Among the entries that follow, find every line with the word "const" and copy it.

──────

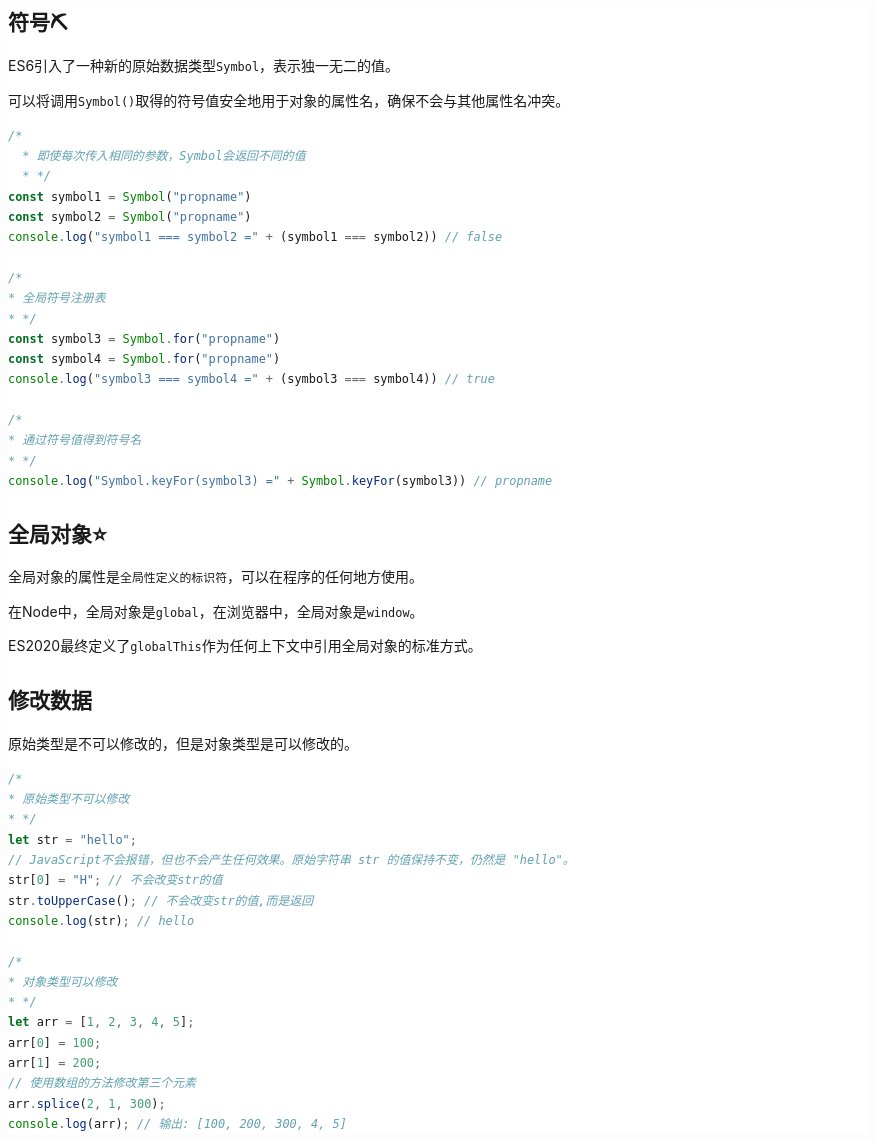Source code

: ## 符号⛏️

ES6引入了一种新的原始数据类型`Symbol`，表示独一无二的值。

可以将调用`Symbol()`取得的符号值安全地用于对象的属性名，确保不会与其他属性名冲突。

``` javascript
/*
  * 即使每次传入相同的参数，Symbol会返回不同的值
  * */
const symbol1 = Symbol("propname")
const symbol2 = Symbol("propname")
console.log("symbol1 === symbol2 =" + (symbol1 === symbol2)) // false

/*
* 全局符号注册表
* */
const symbol3 = Symbol.for("propname")
const symbol4 = Symbol.for("propname")
console.log("symbol3 === symbol4 =" + (symbol3 === symbol4)) // true

/*
* 通过符号值得到符号名
* */
console.log("Symbol.keyFor(symbol3) =" + Symbol.keyFor(symbol3)) // propname
```

## 全局对象⭐

全局对象的属性是`全局性定义的标识符`，可以在程序的任何地方使用。

在Node中，全局对象是`global`，在浏览器中，全局对象是`window`。

ES2020最终定义了`globalThis`作为任何上下文中引用全局对象的标准方式。

## 修改数据

原始类型是不可以修改的，但是对象类型是可以修改的。

``` javascript
/*
* 原始类型不可以修改
* */
let str = "hello";
// JavaScript不会报错，但也不会产生任何效果。原始字符串 str 的值保持不变，仍然是 "hello"。
str[0] = "H"; // 不会改变str的值
str.toUpperCase(); // 不会改变str的值,而是返回
console.log(str); // hello

/*
* 对象类型可以修改
* */
let arr = [1, 2, 3, 4, 5];
arr[0] = 100;
arr[1] = 200;
// 使用数组的方法修改第三个元素
arr.splice(2, 1, 300);
console.log(arr); // 输出: [100, 200, 300, 4, 5]
```
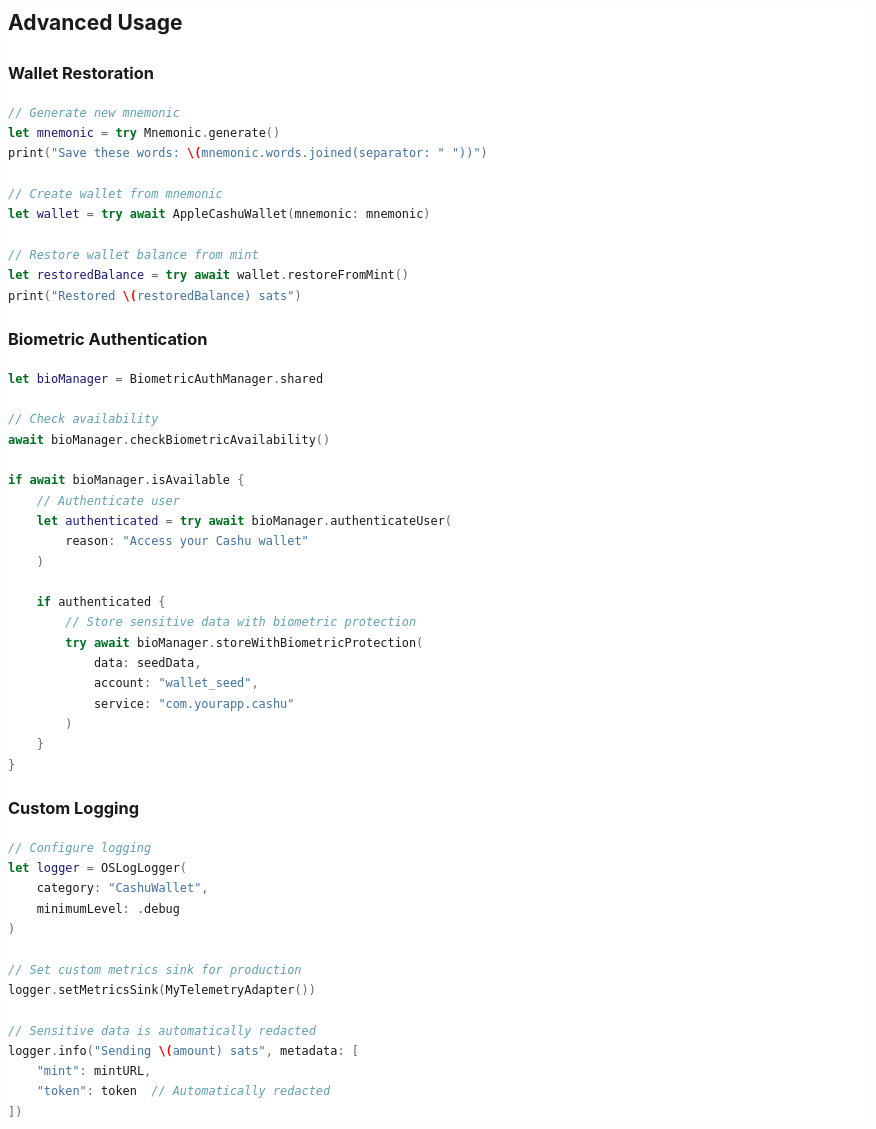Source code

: ## Advanced Usage

### Wallet Restoration

```swift
// Generate new mnemonic
let mnemonic = try Mnemonic.generate()
print("Save these words: \(mnemonic.words.joined(separator: " "))")

// Create wallet from mnemonic
let wallet = try await AppleCashuWallet(mnemonic: mnemonic)

// Restore wallet balance from mint
let restoredBalance = try await wallet.restoreFromMint()
print("Restored \(restoredBalance) sats")
```

### Biometric Authentication

```swift
let bioManager = BiometricAuthManager.shared

// Check availability
await bioManager.checkBiometricAvailability()

if await bioManager.isAvailable {
    // Authenticate user
    let authenticated = try await bioManager.authenticateUser(
        reason: "Access your Cashu wallet"
    )
    
    if authenticated {
        // Store sensitive data with biometric protection
        try await bioManager.storeWithBiometricProtection(
            data: seedData,
            account: "wallet_seed",
            service: "com.yourapp.cashu"
        )
    }
}
```

### Custom Logging

```swift
// Configure logging
let logger = OSLogLogger(
    category: "CashuWallet",
    minimumLevel: .debug
)

// Set custom metrics sink for production
logger.setMetricsSink(MyTelemetryAdapter())

// Sensitive data is automatically redacted
logger.info("Sending \(amount) sats", metadata: [
    "mint": mintURL,
    "token": token  // Automatically redacted
])
```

──────

**Solution below**
const symbol1 = Symbol("propname")
const symbol2 = Symbol("propname")
const symbol3 = Symbol.for("propname")
const symbol4 = Symbol.for("propname")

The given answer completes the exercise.